Mme Barrett a semblé trouver un terrain d’entente. Même si elle a écrit qu’elle était d’accord avec le rejet, la portée de la loi de l’Idaho avait « changé de manière significative – deux fois » depuis le début du procès et les positions des parties avaient « rendu l’étendue du litige floue, au mieux ».

Son opinion concordante fait écho aux questions qu’elle a posées lors de la plaidoirie, lorsqu’elle s’est concentrée sur les circonstances dans lesquelles la loi de l’État autoriserait les avortements d’urgence et celles dans lesquelles de telles procédures seraient interdites.

Même si les défenseurs du droit à l’avortement se sont félicités de l’issue apparente de l’affaire de l’Idaho, ils ont prévenu qu’il ne s’agissait pas d’une victoire éclatante.

« Si l’avis qui a fuité est exact, il est clair que les femmes enceintes ne sont pas tirées d’affaire, loin de là », a déclaré Alexa Kolbi-Molinas, directrice adjointe du projet sur la liberté de reproduction de l’Union américaine pour les libertés civiles (American Civil Liberties Union’s Reproductive Freedom Project).

« Ne vous y trompez pas : la Cour suprême avait la possibilité d’affirmer une fois pour toutes que toute personne enceinte a le droit fondamental de bénéficier de soins d’urgence en cas d’avortement, mais il semble qu’elle ne l’ait pas fait. »

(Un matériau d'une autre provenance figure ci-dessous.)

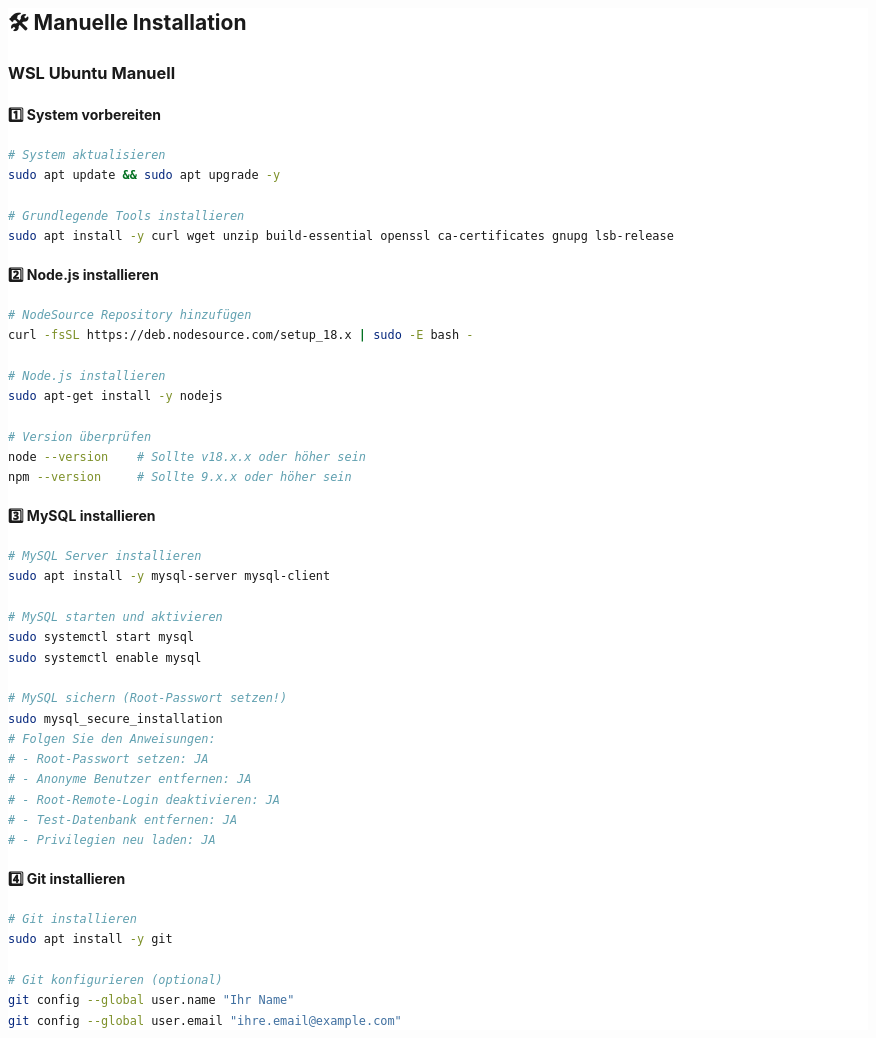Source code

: 
## 🛠️ Manuelle Installation

### WSL Ubuntu Manuell

#### 1️⃣ System vorbereiten

```bash
# System aktualisieren
sudo apt update && sudo apt upgrade -y

# Grundlegende Tools installieren
sudo apt install -y curl wget unzip build-essential openssl ca-certificates gnupg lsb-release
```

#### 2️⃣ Node.js installieren

```bash
# NodeSource Repository hinzufügen
curl -fsSL https://deb.nodesource.com/setup_18.x | sudo -E bash -

# Node.js installieren
sudo apt-get install -y nodejs

# Version überprüfen
node --version    # Sollte v18.x.x oder höher sein
npm --version     # Sollte 9.x.x oder höher sein
```

#### 3️⃣ MySQL installieren

```bash
# MySQL Server installieren
sudo apt install -y mysql-server mysql-client

# MySQL starten und aktivieren
sudo systemctl start mysql
sudo systemctl enable mysql

# MySQL sichern (Root-Passwort setzen!)
sudo mysql_secure_installation
# Folgen Sie den Anweisungen:
# - Root-Passwort setzen: JA
# - Anonyme Benutzer entfernen: JA
# - Root-Remote-Login deaktivieren: JA
# - Test-Datenbank entfernen: JA
# - Privilegien neu laden: JA
```

#### 4️⃣ Git installieren

```bash
# Git installieren
sudo apt install -y git

# Git konfigurieren (optional)
git config --global user.name "Ihr Name"
git config --global user.email "ihre.email@example.com"
```
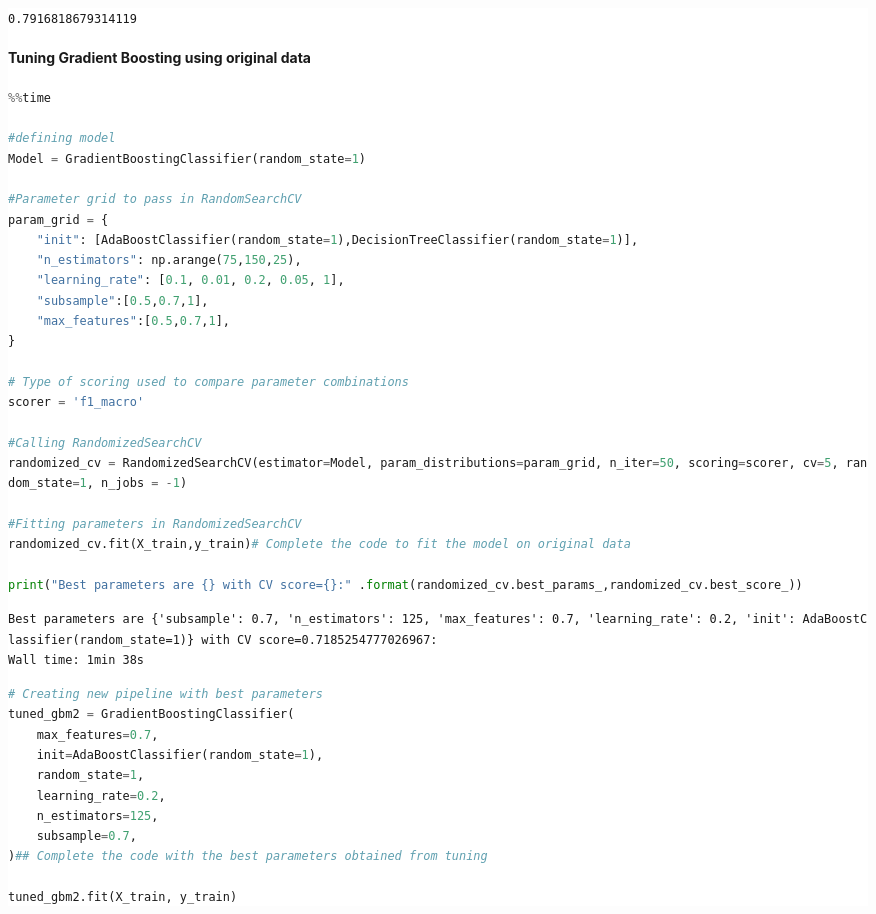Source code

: 


    0.7916818679314119



#### Tuning Gradient Boosting using original data


```python
%%time 

#defining model
Model = GradientBoostingClassifier(random_state=1)

#Parameter grid to pass in RandomSearchCV
param_grid = {
    "init": [AdaBoostClassifier(random_state=1),DecisionTreeClassifier(random_state=1)],
    "n_estimators": np.arange(75,150,25),
    "learning_rate": [0.1, 0.01, 0.2, 0.05, 1],
    "subsample":[0.5,0.7,1],
    "max_features":[0.5,0.7,1],
}

# Type of scoring used to compare parameter combinations
scorer = 'f1_macro'

#Calling RandomizedSearchCV
randomized_cv = RandomizedSearchCV(estimator=Model, param_distributions=param_grid, n_iter=50, scoring=scorer, cv=5, random_state=1, n_jobs = -1)

#Fitting parameters in RandomizedSearchCV
randomized_cv.fit(X_train,y_train)# Complete the code to fit the model on original data

print("Best parameters are {} with CV score={}:" .format(randomized_cv.best_params_,randomized_cv.best_score_))
```

    Best parameters are {'subsample': 0.7, 'n_estimators': 125, 'max_features': 0.7, 'learning_rate': 0.2, 'init': AdaBoostClassifier(random_state=1)} with CV score=0.7185254777026967:
    Wall time: 1min 38s
    


```python
# Creating new pipeline with best parameters
tuned_gbm2 = GradientBoostingClassifier(
    max_features=0.7,
    init=AdaBoostClassifier(random_state=1),
    random_state=1,
    learning_rate=0.2,
    n_estimators=125,
    subsample=0.7,
)## Complete the code with the best parameters obtained from tuning

tuned_gbm2.fit(X_train, y_train)
```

Une décision élargie dans l’affaire de l’Idaho pourrait avoir des implications pour plus d’une douzaine d’États qui ont promulgué des interdictions quasi totales depuis que la Cour a renversé l’arrêt Roe c. Wade en 2022.

La loi fédérale sur les soins d’urgence était considérée comme l’un des rares – et étroits – moyens dont disposait l’administration Biden pour contester les interdictions d’avortement dans les États et en préserver l’accès, bien que la bataille judiciaire n’affecte qu’un nombre et un type limités de patientes.

L’Idaho avait demandé à la Cour suprême d’intervenir après qu’un panel de 11 membres de la Cour d’appel du 9circuit eut temporairement bloqué la loi. En acceptant d’entendre l’affaire, les juges ont rétabli l’interdiction.

Cet article a été publié dans le New York Times.